Stuart Coggins, sales consulting director for Oracle’s big data and core technology division, said that once IoT technologies are demonstrated, customers often come up with their own ideas on how IoT can be used in their organisations. And for Oracle, that demonstration often involves an off-the-shelf racing car kit originally designed for children.

“Each car is equipped with an infrared sensor which can detect which part of the track the car is on and allows each vehicle to drive itself around the track with no human input,” Coggins told IoT Hub on the sidelines of the Oracle Cloud Day in Sydney recently.

“What we found was that there was a heap of data that was being generated by these cars, which allows us to know where on the track each vehicle is, which lane it’s in, whether it’s turning right or left, how fast it’s going, and what the vehicles’ lap times are when it crosses the start/finish line.

“So using a Raspberry Pi with Bluetooth sniffers that connect to each car, we collect the data from each vehicle and send it to our IoT cloud which contains a stream analyser which is able to look for patterns in the data.”

Coggins said that this setup is a basic representation of an autonomous vehicle ecosystem and allows his team to demonstrate Oracle’s capabilities with processing data in real-time, supplying data to live dashboards, and creating exception events when the vehicle comes off the track, for example.

While showing off Oracle’s IoT capabilities using a kid’s playset helps to attract interest amongst conference attendees, Coggins has observed that seeing even a simplistic implementation of IoT technologies in action has allowed people to start thinking about how certain components could be used in their own organisations.

“Our setup helps people understand that collecting data is useless if you’re not doing something with it,” Coggins explained.

“We’ve been able to take people on a small journey and they often ask us if they could use certain parts of our demo to do certain things.”

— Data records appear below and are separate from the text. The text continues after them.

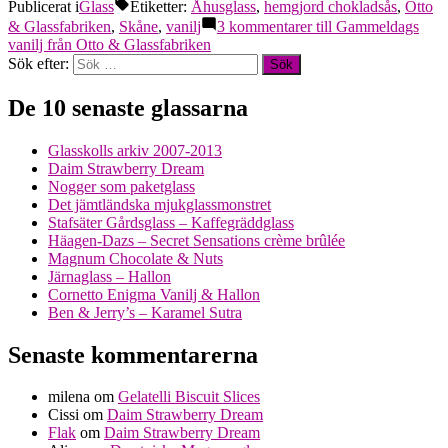
Publicerat i
Glass
Etiketter:
Åhusglass
,
hemgjord chokladsås
,
Otto
& Glassfabriken
,
Skåne
,
vanilj
3 kommentarer
till Gammeldags
vanilj från Otto & Glassfabriken
Sök efter:
De 10 senaste glassarna
Glasskolls arkiv 2007-2013
Daim Strawberry Dream
Nogger som paketglass
Det jämtländska mjukglassmonstret
Stafsäter Gårdsglass – Kaffegräddglass
Häagen-Dazs – Secret Sensations crème brûlée
Magnum Chocolate & Nuts
Järnaglass – Hallon
Cornetto Enigma Vanilj & Hallon
Ben & Jerry’s – Karamel Sutra
Senaste kommentarerna
milena
om
Gelatelli Biscuit Slices
Cissi
om
Daim Strawberry Dream
Flak
om
Daim Strawberry Dream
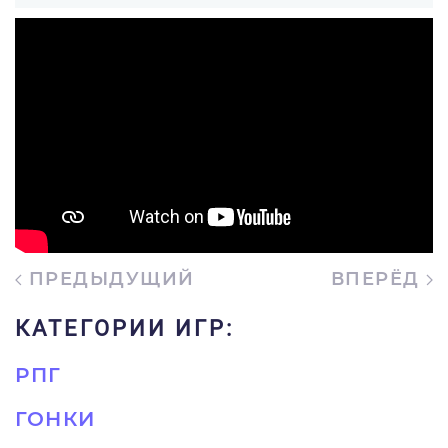
ПРЕДЫДУЩИЙ
ВПЕРЁД
КАТЕГОРИИ ИГР:
РПГ
ГОНКИ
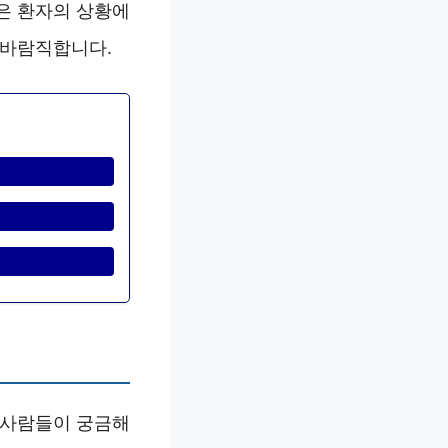
은 환자의 상황에
 바람직합니다.
 사람들이 궁금해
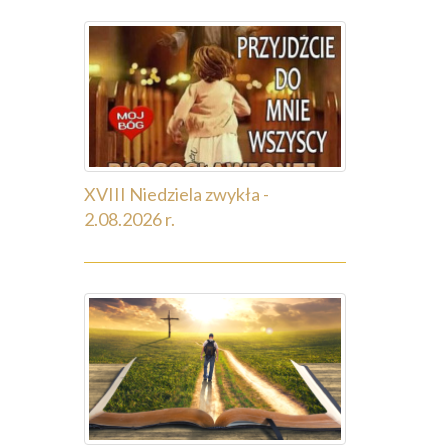
XVIII Niedziela zwykła -
2.08.2026 r.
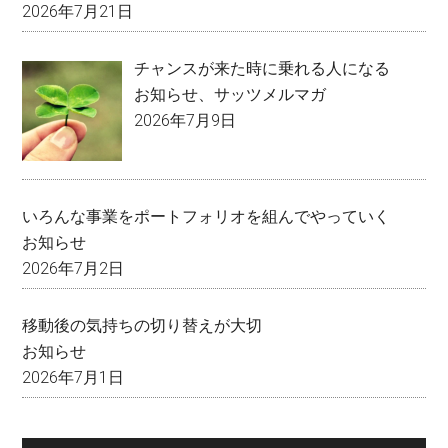
2026年7月21日
チャンスが来た時に乗れる人になる
お知らせ
、
サッツメルマガ
2026年7月9日
いろんな事業をポートフォリオを組んでやっていく
お知らせ
2026年7月2日
移動後の気持ちの切り替えが大切
お知らせ
2026年7月1日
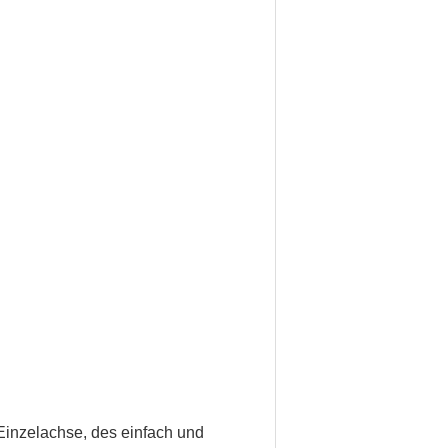
inzelachse, des einfach und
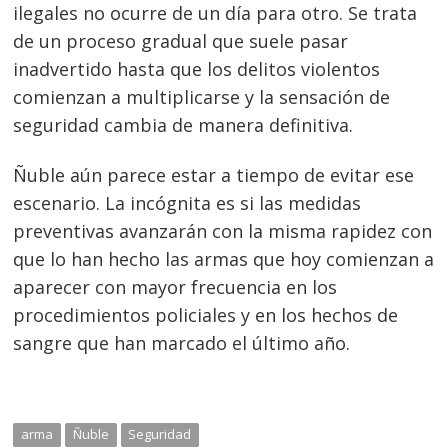
ilegales no ocurre de un día para otro. Se trata
de un proceso gradual que suele pasar
inadvertido hasta que los delitos violentos
comienzan a multiplicarse y la sensación de
seguridad cambia de manera definitiva.
Ñuble aún parece estar a tiempo de evitar ese
escenario. La incógnita es si las medidas
preventivas avanzarán con la misma rapidez con
que lo han hecho las armas que hoy comienzan a
aparecer con mayor frecuencia en los
procedimientos policiales y en los hechos de
sangre que han marcado el último año.
arma
Ñuble
Seguridad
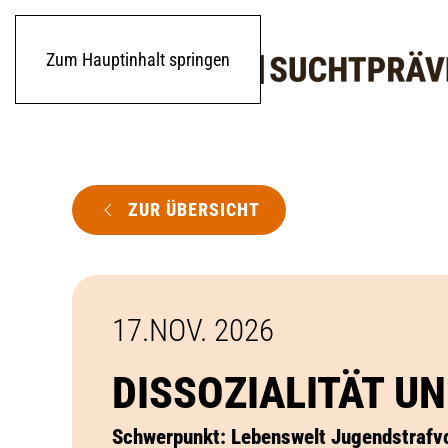
Zum Hauptinhalt springen
ZUR ÜBERSICHT
17.NOV. 2026
DISSOZIALITÄT 
Schwerpunkt: Lebenswelt Jugendstrafv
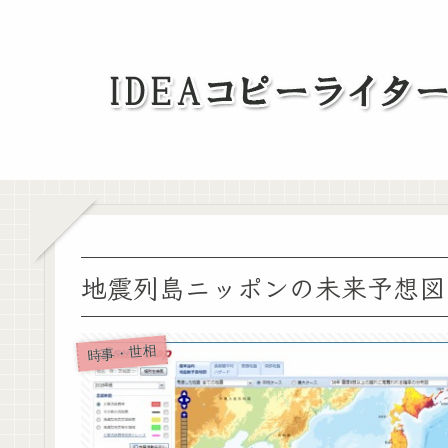
地震列島ニッポンの未来予想図
時事・世相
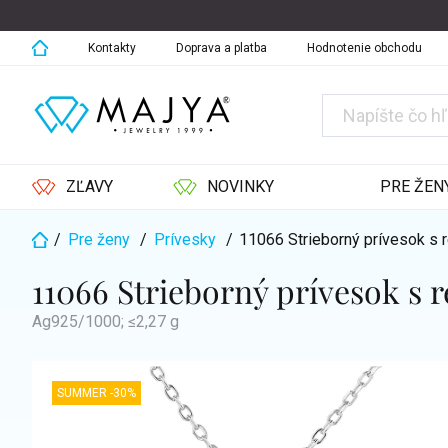
Prejsť
na
obsah
Kontakty
Doprava a platba
Hodnotenie obchodu
ZĽAVY
NOVINKY
PRE ŽEN
/
Pre ženy
/
Prívesky
/
11066 Strieborný prívesok 
Domov
11066 Strieborný prívesok 
Ag925/1000; ≤2,27 g
SUMMER -30%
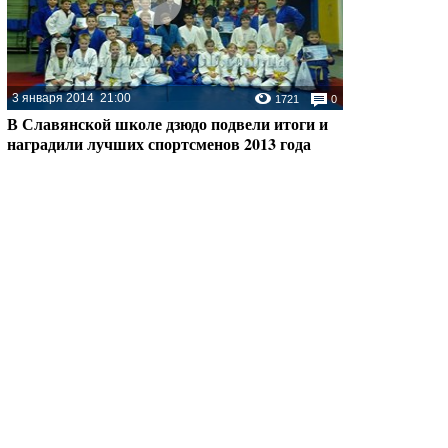
3 января 2014
21:00
1721
0
В Славянской школе дзюдо подвели итоги и
наградили лучших спортсменов 2013 года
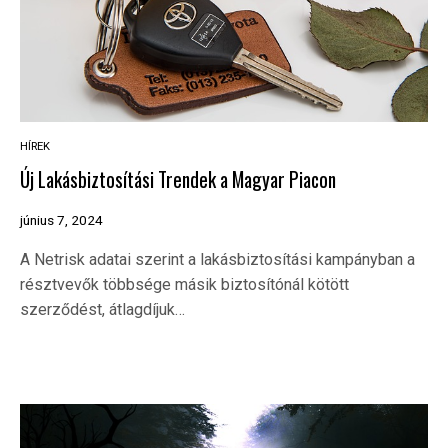
HÍREK
Új Lakásbiztosítási Trendek a Magyar Piacon
június 7, 2024
A Netrisk adatai szerint a lakásbiztosítási kampányban a
résztvevők többsége másik biztosítónál kötött
szerződést, átlagdíjuk…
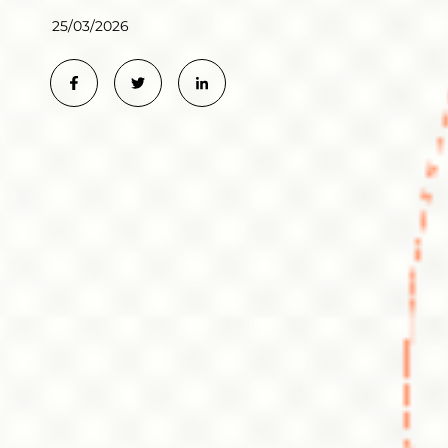
25/03/2026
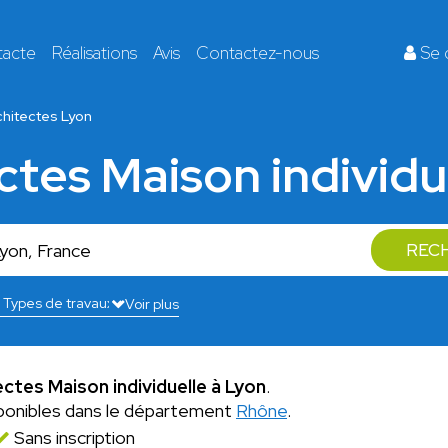
tacte
Réalisations
Avis
Contactez-nous
Se 
chitectes Lyon
ctes Maison individu
REC
Voir plus
ectes Maison individuelle à Lyon
.
ponibles dans le département
Rhône
.
Sans inscription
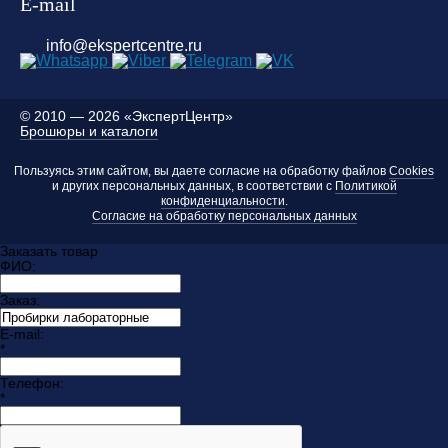
E-mail
info@ekspertcentre.ru
©
2010 — 2026 «ЭкспертЦентр»
Брошюры и каталоги
Пользуясь этим сайтом, вы даете согласие на обработку файлов
Cookies
и других персональных данных, в соответствии с
Политикой
конфиденциальности
.
Согласие на обработку персональных данных
Заказать товар
ФИО:
Заказ:
E-mail:
*
Телефон:
*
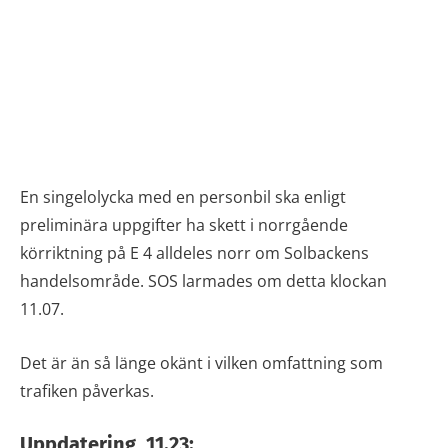
En singelolycka med en personbil ska enligt
preliminära uppgifter ha skett i norrgående
körriktning på E 4 alldeles norr om Solbackens
handelsområde. SOS larmades om detta klockan
11.07.
Det är än så länge okänt i vilken omfattning som
trafiken påverkas.
Uppdatering, 11.23:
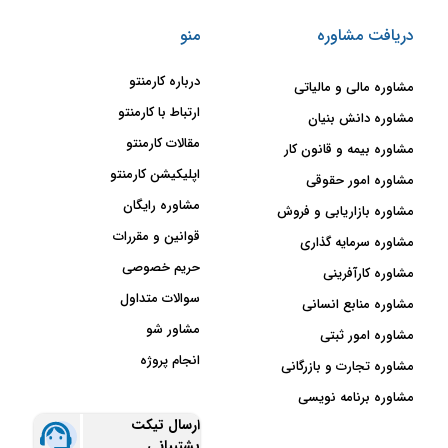
دریافت مشاوره
منو
درباره کارمنتو
مشاوره مالی و مالیاتی
ارتباط با کارمنتو
مشاوره دانش بنیان
مقالات کارمنتو
مشاوره بیمه و قانون کار
اپلیکیشن کارمنتو
مشاوره امور حقوقی
مشاوره رایگان
مشاوره بازاریابی و فروش
قوانین و مقررات
مشاوره سرمایه گذاری
حریم خصوصی
مشاوره کارآفرینی
سوالات متداول
مشاوره منابع انسانی
مشاور شو
مشاوره امور ثبتی
انجام پروژه
مشاوره تجارت و بازرگانی
مشاوره برنامه نویسی
ارسال تیکت
پشتیبانی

Coggins recounted the story of presenting the same demonstration at a health expo, and one of the attendees asked the question if similar infrared sensor technology could be used to enable self-navigating trolleys around a hospital.

“When you talk about IoT and sensors, making use of them, and making sense of it all, that’s what we try and help people discover for themselves,” he added.

“The telemetry we get from our cars is not dissimilar from telemetry you get from regular vehicles or other assets, and we’re finding that our demo resonates a lot with people within the asset maintenance sector as well.

“We haven’t hacked the racing kit in any way, we’re simply demonstrating that IoT gives you the ability to access the data that’s already there and make better use of it.”